• _Excerpted passage_:

==*==

Read more about this topic here

Hypothermia
is a risk, especially if you are trekking in spring, autumn or winter to avoid heat at low elevations. When it is a comfortable 85F/30C in the Terai, it is likely to be in the teens Fahrenheit or -10C at that base camp or high pass. Either be prepared to hike and sleep in these temperatures, or choose a trek that doesn't go high. For example at 10,000'/3,000m expect daytime temperatures in the 40s Fahrenheit or 5 to 10 degrees Celsius.

Rabies
Dogs are not vaccinated and catch this fatal disease from other dogs or wild animals with some regularity. All mammals are potentially vulnerable. Dogs are considered ritually polluting and are widely abused, so it can be impossible to know whether a dog bit you because it is paranoid about people or because it is rabid. You should be vaccinated against rabies before going to Nepal, but this is not absolute protection. Be on the lookout for mammals acting disoriented or hostile and stay as far away as possible. Do not pet dogs, cats or pigs no matter how cute. If bitten or exposed to saliva, seek medical attention. You may need an extended series of injections that provides a higher level of protection than routine vaccination.

==*==

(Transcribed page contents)
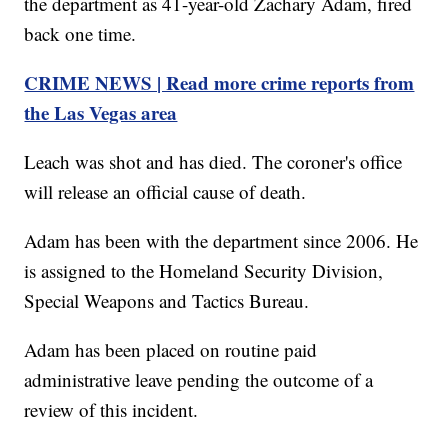
the department as 41-year-old Zachary Adam, fired
back one time.
CRIME NEWS | Read more crime reports from
the Las Vegas area
Leach was shot and has died. The coroner's office
will release an official cause of death.
Adam has been with the department since 2006. He
is assigned to the Homeland Security Division,
Special Weapons and Tactics Bureau.
Adam has been placed on routine paid
administrative leave pending the outcome of a
review of this incident.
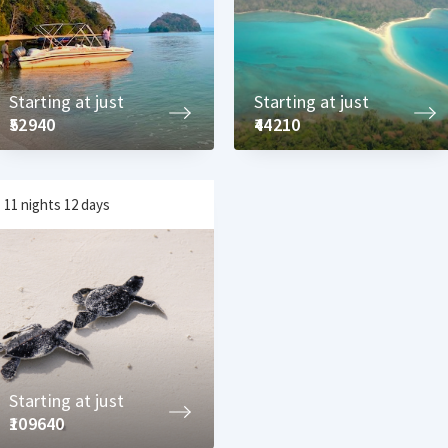
Starting at just
Starting at just
₹52940
₹44210
11 nights 12 days
Starting at just
₹109640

==*==

• _Required tasks_:
A) In the passage on trekking health risks in Nepal, rewrite everything from "Read more about" down to "10 degrees Celsius.", replacing "Terai" with "lowlands".
B) Please continue the passage on trekking health risks in Nepal, starting after its last sentence.

• _Task results_:
A)
Read more about this topic here

Hypothermia
is a risk, especially if you are trekking in spring, autumn or winter to avoid heat at low elevations. When it is a comfortable 85F/30C in the lowlands, it is likely to be in the teens Fahrenheit or -10C at that base camp or high pass. Either be prepared to hike and sleep in these temperatures, or choose a trek that doesn't go high. For example at 10,000'/3,000m expect daytime temperatures in the 40s Fahrenheit or 5 to 10 degrees Celsius.

B)
Snakebite
The risk is greatest in warm weather and at elevations below 5,000' (1,500m). Poisonous snakes are fairly common and cause many deaths annually. Local people may be able to differentiate poisonous and non-poisonous species. Cobras raise their bodies in the air and spread their hoods when annoyed; itinerant snake charmers are likely to have specimens for your edification. Vipers have triangular heads and may have thick bodies like venomous snakes in North America. Kraits are strangely passive in daylight but become active at night, especially around dwellings where they hunt mice. Krait bites may be initially painless, causing only numbness. However without proper antivenin numbness can progress to deadly paralysis, even with bites from small, seemingly innocuous specimens. Wearing proper shoes and pants rather than sandals and shorts provides some protection. Watch where you put your feet and hands, and use a flashlight when walking outside at night. Sleeping on elevated beds and on second stories helps protect against nocturnal kraits.